The draft Growth Opportunities Act (Wachstumschancengesetz) includes numerous new regulations and amendments on various, largely unrelated, tax matters. For instance, it proposes the introduction of a climate protection investment premium, a cap on deductible interest rates for cross-border loans within corporate groups, and notification obligations for domestic tax arrangements. Further, the draft aims to expand the possibilities of loss carryback, revise the tax (procedural) treatment of partnerships, modify the rules for partnerships opting for tax treatment as corporations, and revise the taxation of retained earnings.


Revision of the taxation of retained earnings pursuant to Sec. 34a of the German Income Tax Act

The draft Growth Opportunities Act proposes amendments to sec. 34a GITA regarding taxation of retained earnings. The following summary provides an overview of the proposed changes and their implications for taxpayers.


1. Background

Sec. 34a GITA allows sole proprietors and partners of partnerships to claim a tax relief on profits if and for so long as the profits remain within the business. The goal of this regulation is to align the taxation of sole proprietorships and partnerships more closely with that of corporations and their shareholders and to promote the reinvestment of profits in the business.

Currently, such retained profits are initially taxed at only 28.25 % income tax plus solidarity surcharge if the taxpayer files a respective application. Only when the profit is later withdrawn from the business, additional income tax of 25% plus solidarity surcharge becomes due. This results in a total tax burden that is typically higher than if the profit were taxed immediately according to the general rules. The regulation therefore only results in a deferral of taxation, which may pay off (depending on the personal tax rate, trade tax rate, retention period and assumed interest rate) due to the interest effect.

However, the regulation is complex to apply and has rarely been used in practice due to various limitations of the tax benefits and restrictive requirements for its applicability.


2. Planned changes to sec. 34a GITA

From the 2025 assessment period, the Growth Opportunities Act aims to make the retained profits taxation regime more attractive through several changes. In particular, the proposed amendments to sec. 34a GITA aim to make the retained taxation more attractive for business owners who are not taxed at the highest marginal tax rate.

In order to strengthen the preferential effect, the retention volume is to be increased by withdrawals for tax payments as well as trade tax paid. For the purpose of administrative simplification, this should be possible without specific proof of use.

Furthermore, the rules on the order of use is to be improved. Tax-exempt and fully taxed profits retained in the company after 31 December 2023 may be withdrawn with priority. The new withdrawal volume can be built up and leads to a deferral of the subsequent taxation. The idea is that in this way entrepreneurs can facilitate the growth of their equity base while promoting economic growth.

In addition, according to the draft, the preferential treatment for reinvestment under sec. 34a GITA may in the future be taken into account already for the determination of advance tax payments by repealing sec. 37 para. 3 sentence 5 GITA.

3. Effects for taxpayers

The planned amendments to sec. 34a GITA as part of the Growth Opportunities Act represent an important development in corporate taxation.

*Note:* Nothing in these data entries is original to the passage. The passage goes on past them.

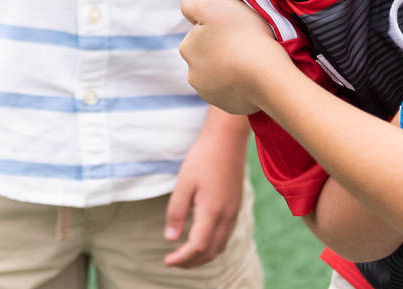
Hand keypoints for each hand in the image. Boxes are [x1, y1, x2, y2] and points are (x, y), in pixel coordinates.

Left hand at [163, 108, 249, 267]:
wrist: (227, 139)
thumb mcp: (183, 183)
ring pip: (220, 246)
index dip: (181, 258)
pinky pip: (226, 235)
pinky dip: (212, 244)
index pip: (197, 247)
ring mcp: (234, 211)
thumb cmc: (203, 157)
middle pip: (210, 252)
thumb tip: (170, 238)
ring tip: (184, 252)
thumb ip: (176, 212)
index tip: (167, 261)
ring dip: (202, 255)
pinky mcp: (236, 206)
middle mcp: (226, 216)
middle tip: (173, 259)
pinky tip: (200, 237)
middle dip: (191, 262)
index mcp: (212, 211)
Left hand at [179, 0, 292, 115]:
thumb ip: (191, 4)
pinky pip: (233, 90)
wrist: (267, 75)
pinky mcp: (228, 106)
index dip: (217, 25)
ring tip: (251, 59)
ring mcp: (210, 93)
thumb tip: (188, 13)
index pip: (200, 31)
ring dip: (231, 66)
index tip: (235, 25)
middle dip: (222, 47)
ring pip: (220, 72)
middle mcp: (193, 74)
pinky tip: (253, 75)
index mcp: (187, 49)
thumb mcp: (210, 4)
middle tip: (245, 41)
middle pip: (209, 53)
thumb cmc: (242, 35)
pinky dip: (241, 82)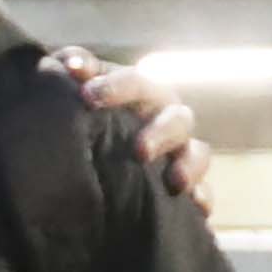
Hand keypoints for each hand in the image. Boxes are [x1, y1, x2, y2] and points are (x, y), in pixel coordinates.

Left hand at [51, 47, 218, 219]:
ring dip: (188, 165)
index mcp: (142, 93)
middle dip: (160, 133)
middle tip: (140, 150)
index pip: (136, 83)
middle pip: (176, 119)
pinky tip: (196, 206)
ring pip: (197, 154)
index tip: (87, 95)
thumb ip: (74, 69)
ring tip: (176, 181)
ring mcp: (179, 152)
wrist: (95, 158)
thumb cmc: (89, 114)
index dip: (116, 87)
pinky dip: (202, 197)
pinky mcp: (186, 187)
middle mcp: (166, 119)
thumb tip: (68, 65)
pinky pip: (203, 192)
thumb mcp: (80, 91)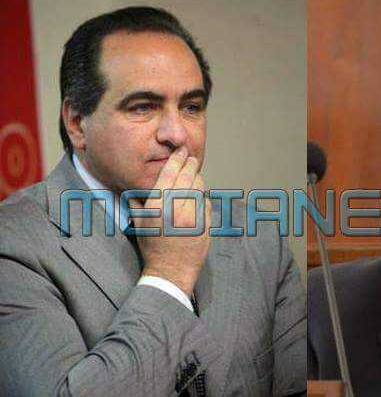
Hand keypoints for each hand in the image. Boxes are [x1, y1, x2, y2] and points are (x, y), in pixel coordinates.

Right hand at [129, 147, 211, 296]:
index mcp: (158, 206)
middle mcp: (177, 209)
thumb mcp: (139, 221)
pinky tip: (197, 197)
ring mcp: (195, 217)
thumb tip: (133, 181)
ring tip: (193, 176)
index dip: (177, 159)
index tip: (181, 151)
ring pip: (200, 188)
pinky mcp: (207, 224)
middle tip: (190, 157)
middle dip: (190, 164)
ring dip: (197, 180)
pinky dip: (202, 197)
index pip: (171, 173)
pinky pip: (207, 202)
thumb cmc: (152, 245)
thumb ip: (137, 199)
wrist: (171, 270)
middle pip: (189, 176)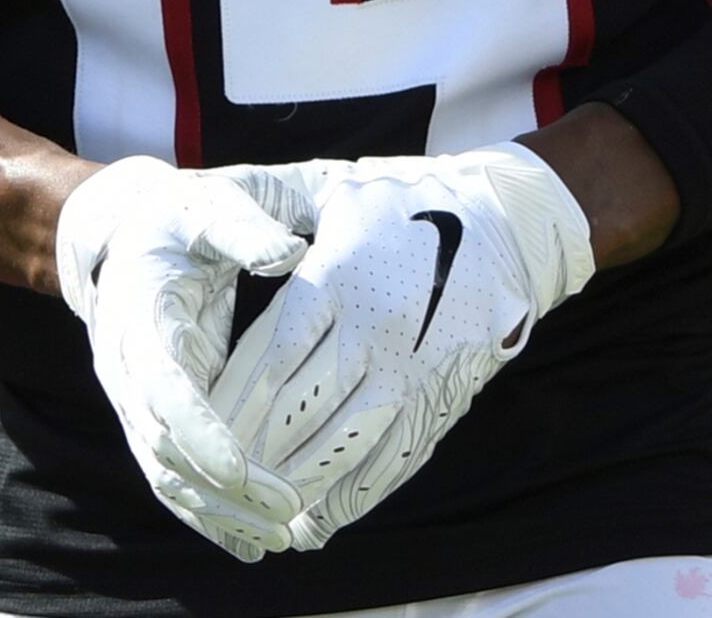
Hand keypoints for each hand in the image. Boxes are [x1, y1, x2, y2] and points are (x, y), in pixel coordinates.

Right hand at [53, 155, 324, 559]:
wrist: (127, 235)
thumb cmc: (178, 219)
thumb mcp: (209, 208)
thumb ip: (245, 229)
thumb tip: (290, 252)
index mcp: (138, 323)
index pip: (163, 391)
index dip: (199, 433)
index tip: (241, 469)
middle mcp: (127, 374)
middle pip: (166, 450)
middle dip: (224, 490)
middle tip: (286, 512)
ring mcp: (137, 403)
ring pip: (169, 477)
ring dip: (219, 514)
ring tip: (279, 540)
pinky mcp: (157, 418)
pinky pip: (177, 477)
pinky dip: (209, 513)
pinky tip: (251, 542)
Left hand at [206, 146, 596, 549]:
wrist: (510, 222)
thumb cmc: (409, 203)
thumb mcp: (339, 194)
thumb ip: (279, 226)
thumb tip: (228, 255)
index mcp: (340, 276)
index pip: (273, 356)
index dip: (234, 402)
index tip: (201, 431)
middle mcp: (374, 327)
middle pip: (301, 407)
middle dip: (256, 452)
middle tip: (221, 482)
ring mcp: (413, 367)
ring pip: (346, 442)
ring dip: (300, 483)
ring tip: (264, 510)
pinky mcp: (444, 394)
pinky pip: (395, 458)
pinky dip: (355, 495)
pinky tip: (322, 518)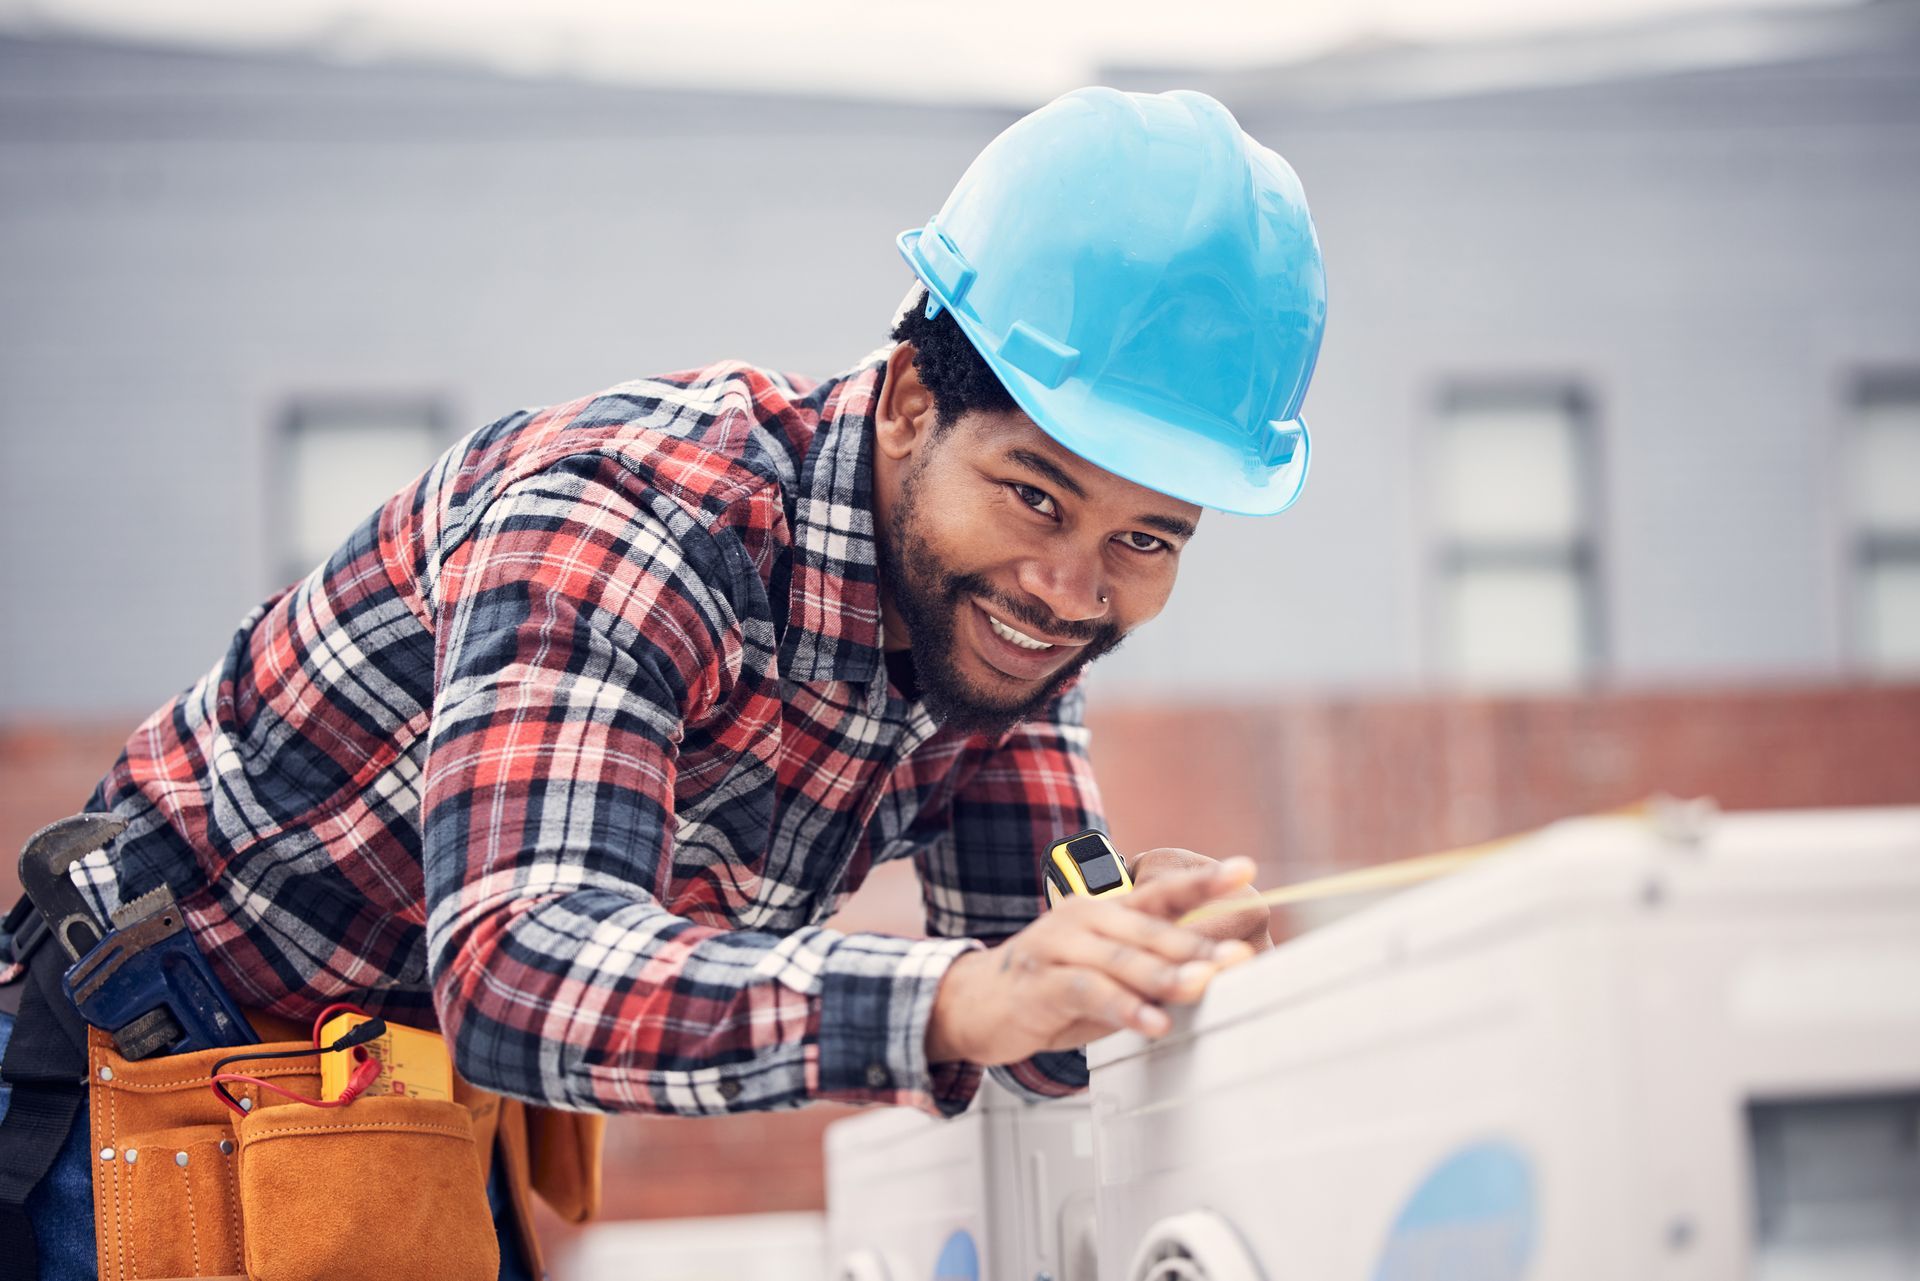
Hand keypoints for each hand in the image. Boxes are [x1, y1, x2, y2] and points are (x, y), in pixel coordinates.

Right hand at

However, in spite of the ministry’s express intention to improve the situation, the criticism of the current regulation that the subsequent taxation of non-withdrawn profits is subject to 25% income tax plus solidarity surcharge and thus the highest marginal tax rate is always applied, continues to be true after the proposed amendment. Therefore, we currently do not consider the proposed changes to create a significantly improved incentive to make use of the retained profits taxation. However, in view of the currently rising interest rates and associated opportunity costs, the regime could become more attractive for some entrepreneurs after an individual analysis.

In conclusion, while the legislator's intent is commendable, our initial assessment suggests that the effects may not be as significant as anticipated.